## Given records:
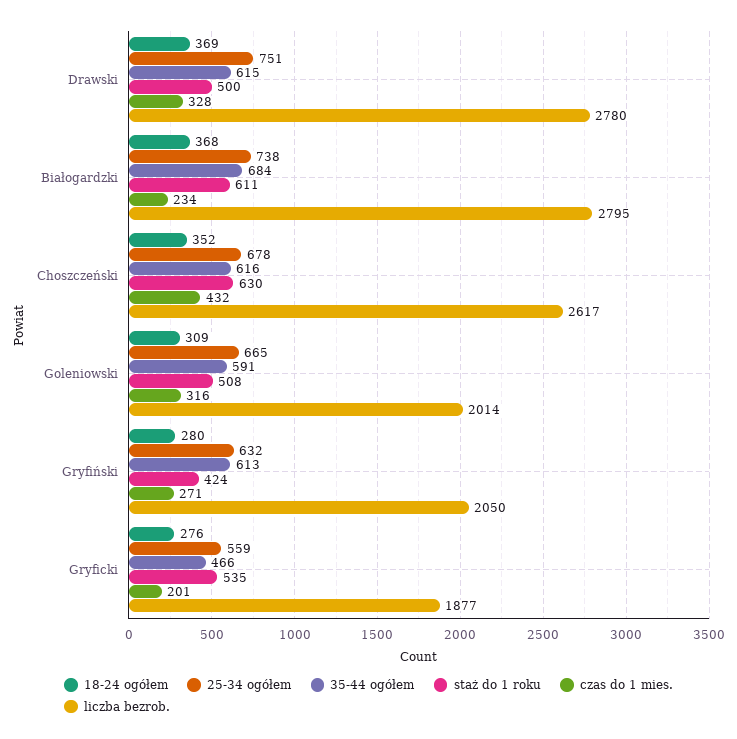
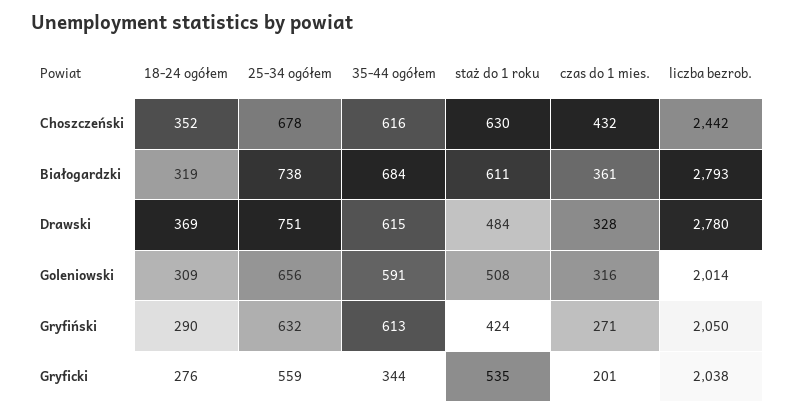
staż do 1 roku, Drawski: 500 -> 484
18-24 ogółem, Białogardzki: 368 -> 319
czas do 1 mies., Białogardzki: 234 -> 361
liczba bezrob., Białogardzki: 2795 -> 2793
liczba bezrob., Choszczeński: 2617 -> 2442
25-34 ogółem, Goleniowski: 665 -> 656
18-24 ogółem, Gryfiński: 280 -> 290
35-44 ogółem, Gryficki: 466 -> 344
liczba bezrob., Gryficki: 1877 -> 2038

## Problem to work on:
Your output must match the records word for word, apart from the images, which are left out.

## Solution for this task:
staż do 1 roku, Drawski: 500 -> 484
18-24 ogółem, Białogardzki: 368 -> 319
czas do 1 mies., Białogardzki: 234 -> 361
liczba bezrob., Białogardzki: 2795 -> 2793
liczba bezrob., Choszczeński: 2617 -> 2442
25-34 ogółem, Goleniowski: 665 -> 656
18-24 ogółem, Gryfiński: 280 -> 290
35-44 ogółem, Gryficki: 466 -> 344
liczba bezrob., Gryficki: 1877 -> 2038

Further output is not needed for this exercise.